Wednesday 30 April 2008

When does kinky porn become illegal?

When does kinky porn become illegal? (BBC News, Tuesday, 29 April 2008)

Real perversion is seeing one's own inclinations as the norm, and calling anything else a disease that needs to be rooted out. To Britain's eternal shame, homosexuality was not fully decriminalised until the Sexual Offences (Amendment) Act 2000, and some draw the line as late as 2003 when Section 28 was repealed in England and Wales (in Scotland in 2000). The same sentiment that underlies homophobia is also the cause of misogyny, racism, religious fanaticism, and a few dozen other evils.

With queer-bashing being no longer socially acceptable, how do we accommodate the unappeasable desire of common folk to see 'abnormal' people suffer? For the bunch of perverts also known as the Labour Party, this has proven to be rather easy: think up new kinds of sexual crimes. They can't be blamed for lack of imagination.

"If no sexual offence is being committed it seems very odd indeed that there should be an offence for having an image of something which was not an offence," he said.

With that partly in mind, the government is tabling an amendment that would allow couples to keep pictures of themselves engaged in consensual acts - but not to distribute them.

How about two couples engaged in consensual acts together? Can the pictures be distributed among themselves as long as each of the four participants appears in the pictures? But then who is to operate the camera?

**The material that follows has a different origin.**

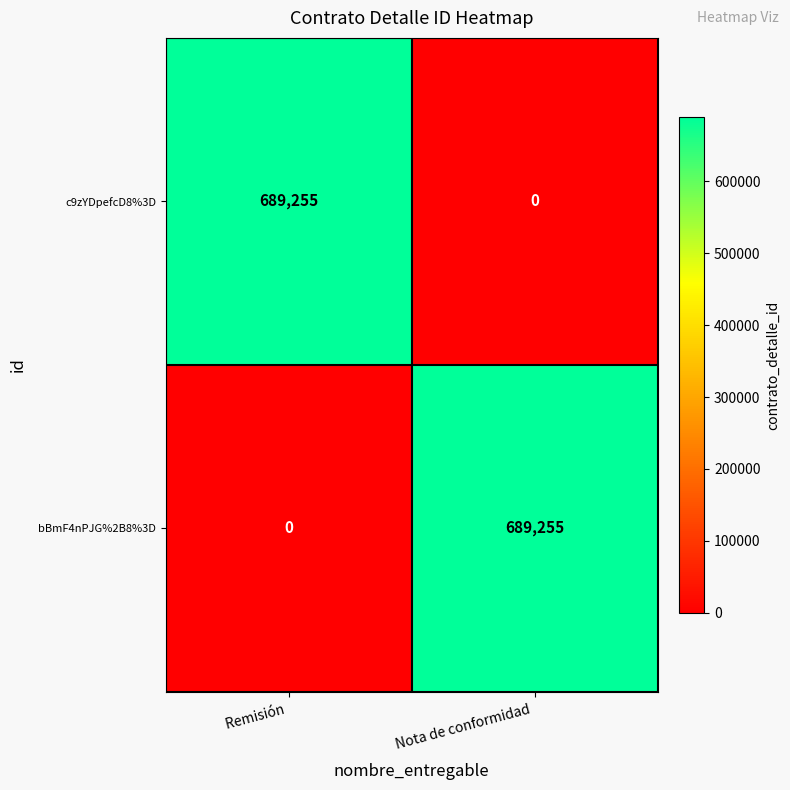

What is the average value of the bBmF4nPJG%2B8%3D series?

344628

All this would be comical if the bill did not represent yet another excuse to put thousands of people in jail for victimless crimes.

the new act is designed to reflect the realities of the internet age

This cannot be said enough: You can free yourselves from some of the scourges inflicted on you by a totalitarian government, simply by encrypting your hard drives and any sensitive internet traffic. FreeOTFE and TrueCrypt are free.

Don't rely on NuLabour to protect what is left of your civil liberties.